I make progress in cleaning data like this:
df1 <- data.frame(ID=(c("18.1010-2.570322","171114-238509","140808-3481906
","18055656193","180625-378224","190903-2793831 / -9311442 / -6810125","190808-625-6692","190 807 - 7941125","1807298087721Roland","19060881t1676")),
True_ID = c("181010-2570322","171114-2385039","190808-4381906","180556-5619343","180625-3782242", "190903-2793831 190903-9311442
190903-6810125", "190808-6256692","190807-7941125","180729-8087721","190608-8112676"))
The true value is like this: 190312-4184811. So there is a pattern first six integers are a date like 19 = 2019 03 = March and 12 = Day. And the other seven numbers are random. I cleaned a lot of non informative patterns, but here I dont know exactly how to deal with this many different.
I tried something like, but I think there can be a better way:
a = str_extract(data_file$IP_P,"(^|[ ])[:digit:]{6}\\-[:digit:]{7}([ ]|$)")
b = str_extract(data_file$IP_P,"(^|[ ])[:digit:]{5}\\-[:digit:]{7}([ ]|$)")
c = str_extract(data_file$IP_P,"(^|[ ])[:digit:]{4}\\-[:digit:]{7}([ ]|$)")
d = str_extract(data_file$IP_P,"(^|[ ])[:digit:]{6}\\-[:digit:]{6}([ ]|$)")
e = str_extract(data_file$IP_P,"(^|[ ])[:digit:]{6}\\-[:digit:]{5}([ ]|$)")

== PROMPT A ==
Say whether each statement agrees with the post on cleaning ID data, answering yes or no and quoting the words of the post that decide it: (i) The first six digits of the true value stand for a date. (ii) The last seven numbers of the true value follow a fixed pattern. (iii) The writer thinks the attempted code may not be the best approach.
== PROMPT B ==
Please copy the stretch of the post on cleaning ID data from "The true value" through "this many different." word for word.
These items come from a separate source, not from the post.

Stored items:
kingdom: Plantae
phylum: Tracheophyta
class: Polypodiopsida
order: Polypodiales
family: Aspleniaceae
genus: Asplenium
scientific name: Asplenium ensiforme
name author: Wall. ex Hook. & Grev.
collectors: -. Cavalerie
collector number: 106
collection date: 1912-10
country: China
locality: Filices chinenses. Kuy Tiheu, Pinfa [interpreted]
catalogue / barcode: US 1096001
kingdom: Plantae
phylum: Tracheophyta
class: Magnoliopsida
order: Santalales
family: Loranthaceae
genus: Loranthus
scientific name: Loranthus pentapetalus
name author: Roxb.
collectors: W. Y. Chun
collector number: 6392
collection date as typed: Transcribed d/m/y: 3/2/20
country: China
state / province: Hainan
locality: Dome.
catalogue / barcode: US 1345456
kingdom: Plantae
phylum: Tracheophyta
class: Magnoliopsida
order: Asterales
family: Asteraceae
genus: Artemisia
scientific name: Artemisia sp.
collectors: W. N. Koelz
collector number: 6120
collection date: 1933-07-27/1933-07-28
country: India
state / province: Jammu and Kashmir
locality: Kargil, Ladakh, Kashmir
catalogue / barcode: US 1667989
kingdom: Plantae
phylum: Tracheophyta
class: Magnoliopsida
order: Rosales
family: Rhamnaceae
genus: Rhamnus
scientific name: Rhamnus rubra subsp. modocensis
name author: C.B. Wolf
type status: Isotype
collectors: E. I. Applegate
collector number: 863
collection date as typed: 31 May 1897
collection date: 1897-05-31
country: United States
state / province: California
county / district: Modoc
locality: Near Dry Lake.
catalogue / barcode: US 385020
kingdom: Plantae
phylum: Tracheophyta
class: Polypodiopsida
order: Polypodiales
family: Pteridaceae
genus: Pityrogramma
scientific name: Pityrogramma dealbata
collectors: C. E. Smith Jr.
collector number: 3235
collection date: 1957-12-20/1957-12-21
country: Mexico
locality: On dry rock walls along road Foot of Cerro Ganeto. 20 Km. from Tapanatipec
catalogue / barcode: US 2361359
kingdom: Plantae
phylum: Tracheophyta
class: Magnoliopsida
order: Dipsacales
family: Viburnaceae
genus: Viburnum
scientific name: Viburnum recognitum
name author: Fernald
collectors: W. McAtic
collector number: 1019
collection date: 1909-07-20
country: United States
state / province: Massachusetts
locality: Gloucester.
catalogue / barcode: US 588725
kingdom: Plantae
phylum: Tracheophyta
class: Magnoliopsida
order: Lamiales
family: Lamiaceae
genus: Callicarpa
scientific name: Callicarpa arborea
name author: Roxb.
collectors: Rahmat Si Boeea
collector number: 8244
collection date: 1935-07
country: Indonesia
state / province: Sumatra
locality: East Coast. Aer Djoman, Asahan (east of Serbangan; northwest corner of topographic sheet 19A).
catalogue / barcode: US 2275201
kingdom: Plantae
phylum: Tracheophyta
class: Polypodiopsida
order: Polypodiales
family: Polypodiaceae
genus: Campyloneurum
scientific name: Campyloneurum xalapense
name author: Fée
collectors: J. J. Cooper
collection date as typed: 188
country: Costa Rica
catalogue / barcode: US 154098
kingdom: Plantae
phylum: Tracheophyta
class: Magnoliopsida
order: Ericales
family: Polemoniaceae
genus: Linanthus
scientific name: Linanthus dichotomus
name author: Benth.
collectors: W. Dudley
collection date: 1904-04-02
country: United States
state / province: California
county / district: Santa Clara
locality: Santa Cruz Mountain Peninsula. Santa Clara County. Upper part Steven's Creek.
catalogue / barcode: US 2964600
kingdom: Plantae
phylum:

== ANSWER A ==
(i) Yes: "first six integers are a date"
(ii) No: "And the other seven numbers are random."
(iii) Yes: "but I think there can be a better way"

== ANSWER B ==
The true value is like this: 190312-4184811. So there is a pattern first six integers are a date like 19 = 2019 03 = March and 12 = Day. And the other seven numbers are random. I cleaned a lot of non informative patterns, but here I dont know exactly how to deal with this many different.